>>>>>
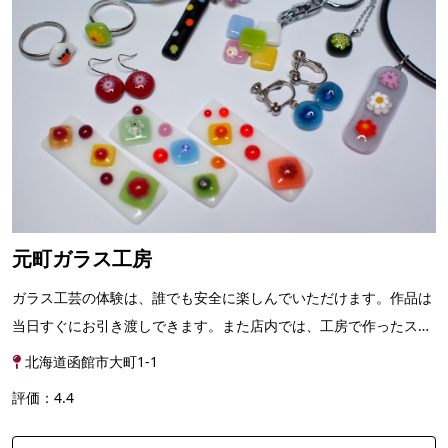
元町ガラス工房
ガラス工芸の体験は、誰でも安全に楽しんでいただけます。作品は
当日すぐにお引き渡しできます。また店内では、工房で作ったステ
ンドグラスのランプや小物、アクセサリーなども販売し...
北海道函館市大町1-1
評価：4.4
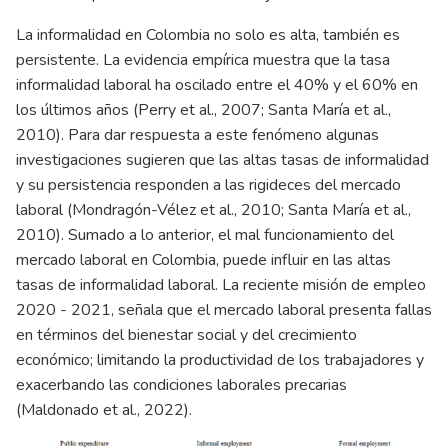
La informalidad en Colombia no solo es alta, también es
persistente. La evidencia empírica muestra que la tasa
informalidad laboral ha oscilado entre el 40% y el 60% en
los últimos años (Perry et al., 2007; Santa María et al.,
2010). Para dar respuesta a este fenómeno algunas
investigaciones sugieren que las altas tasas de informalidad
y su persistencia responden a las rigideces del mercado
laboral (Mondragón-Vélez et al., 2010; Santa María et al.,
2010). Sumado a lo anterior, el mal funcionamiento del
mercado laboral en Colombia, puede influir en las altas
tasas de informalidad laboral. La reciente misión de empleo
2020 - 2021, señala que el mercado laboral presenta fallas
en términos del bienestar social y del crecimiento
económico; limitando la productividad de los trabajadores y
exacerbando las condiciones laborales precarias
(Maldonado et al., 2022).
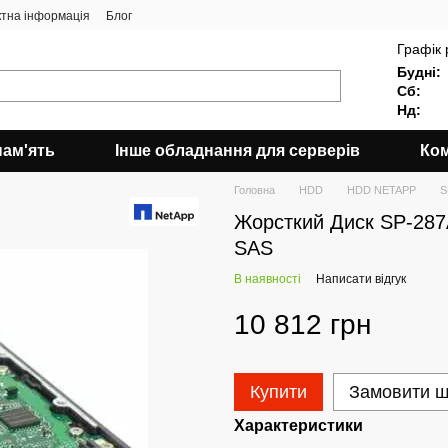
ктна інформація
Блог
Графік 
Будні:
Сб:
Нд:
пам'ять
Інше обладнання для серверів
Ком
Головна
HDD
HDD NETAPP
S
Жорсткий Диск SP-287
SAS
В наявності
Написати відгук
10 812 грн
Купити
Замовити 
Характеристики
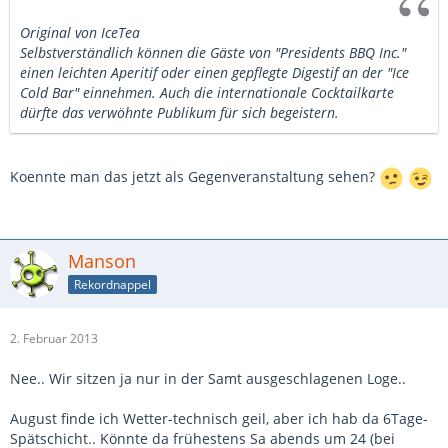
Original von IceTea
Selbstverständlich können die Gäste von "Presidents BBQ Inc."
einen leichten Aperitif oder einen gepflegte Digestif an der "Ice
Cold Bar" einnehmen. Auch die internationale Cocktailkarte
dürfte das verwöhnte Publikum für sich begeistern.
Koennte man das jetzt als Gegenveranstaltung sehen?
Manson
Rekordnappel
2. Februar 2013
Nee.. Wir sitzen ja nur in der Samt ausgeschlagenen Loge..
August finde ich Wetter-technisch geil, aber ich hab da 6Tage-
Spätschicht.. Könnte da frühestens Sa abends um 24 (bei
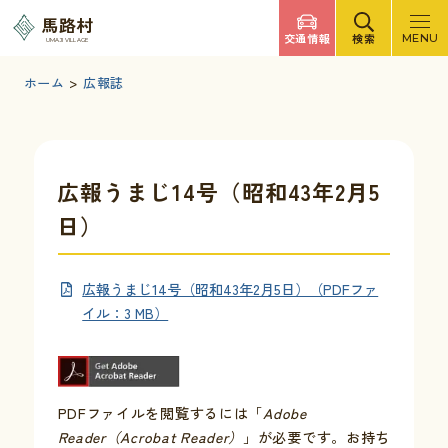
調べたいキーワードを入力
馬路村
交通情報
検索
MENU
UMAJI VILLAGE
検索
文字サイズ
標準
拡大
背景色
白
黒
青
ホーム
>
広報誌
検索ヘルプ
馬路村について
広報うまじ14号（昭和43年2月5
日）
くらしの情報
広報うまじ14号（昭和43年2月5日）（PDFファ
観光・イベント
イル：3 MB）
移住・定住
PDFファイルを閲覧するには「
Adobe
ふるさと納税
Reader（Acrobat Reader）
」が必要です。お持ち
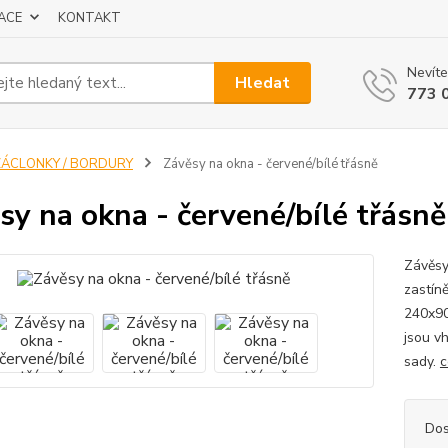
ACE
KONTAKT
Nevíte
Hledat
773 
ZÁCLONKY / BORDURY
Závěsy na okna - červené/bílé třásně
sy na okna - červené/bílé třásně
Závěsy
zastín
240x90
jsou v
sady.
c
Dos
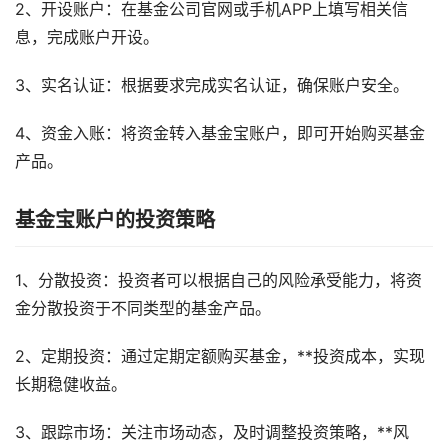
2、开设账户：在基金公司官网或手机APP上填写相关信
息，完成账户开设。
3、实名认证：根据要求完成实名认证，确保账户安全。
4、资金入账：将资金转入基金宝账户，即可开始购买基金
产品。
基金宝账户的投资策略
1、分散投资：投资者可以根据自己的风险承受能力，将资
金分散投资于不同类型的基金产品。
2、定期投资：通过定期定额购买基金，**投资成本，实现
长期稳健收益。
3、跟踪市场：关注市场动态，及时调整投资策略，**风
<<<<<
## Directive
Rewrite the stretch of the listing from the line containing "調べたいキーワードを入力" through the end of the listing as a numbered list, omitting blank lines. Leave out the pictures.

## Result below
1. 調べたいキーワードを入力
2. 馬路村
3. 交通情報
4. 検索
5. MENU
6. UMAJI VILLAGE
7. 検索
8. 文字サイズ
9. 標準
10. 拡大
11. 背景色
12. 白
13. 黒
14. 青
15. ホーム
16. >
17. 広報誌
18. 検索ヘルプ
19. 馬路村について
20. 広報うまじ14号（昭和43年2月5
21. 日）
22. くらしの情報
23. 広報うまじ14号（昭和43年2月5日）（PDFファ
24. 観光・イベント
25. イル：3 MB）
26. 移住・定住
27. PDFファイルを閲覧するには「
28. Adobe
29. ふるさと納税
30. Reader（Acrobat Reader）
31. 」が必要です。お持ち
32. ACE
33. KONTAKT
34. Nevíte
35. Hledat
36. 773 
37. ZÁCLONKY / BORDURY
38. Závěsy na okna - červené/bílé třásně
39. sy na okna - červené/bílé třásně
40. Závěsy
41. zastín
42. 240x90
43. jsou v
44. sady.
45. c
46. Dos
47. 2、开设账户：在基金公司官网或手机APP上填写相关信
48. 息，完成账户开设。
49. 3、实名认证：根据要求完成实名认证，确保账户安全。
50. 4、资金入账：将资金转入基金宝账户，即可开始购买基金
51. 产品。
52. 基金宝账户的投资策略
53. 1、分散投资：投资者可以根据自己的风险承受能力，将资
54. 金分散投资于不同类型的基金产品。
55. 2、定期投资：通过定期定额购买基金，**投资成本，实现
56. 长期稳健收益。
57. 3、跟踪市场：关注市场动态，及时调整投资策略，**风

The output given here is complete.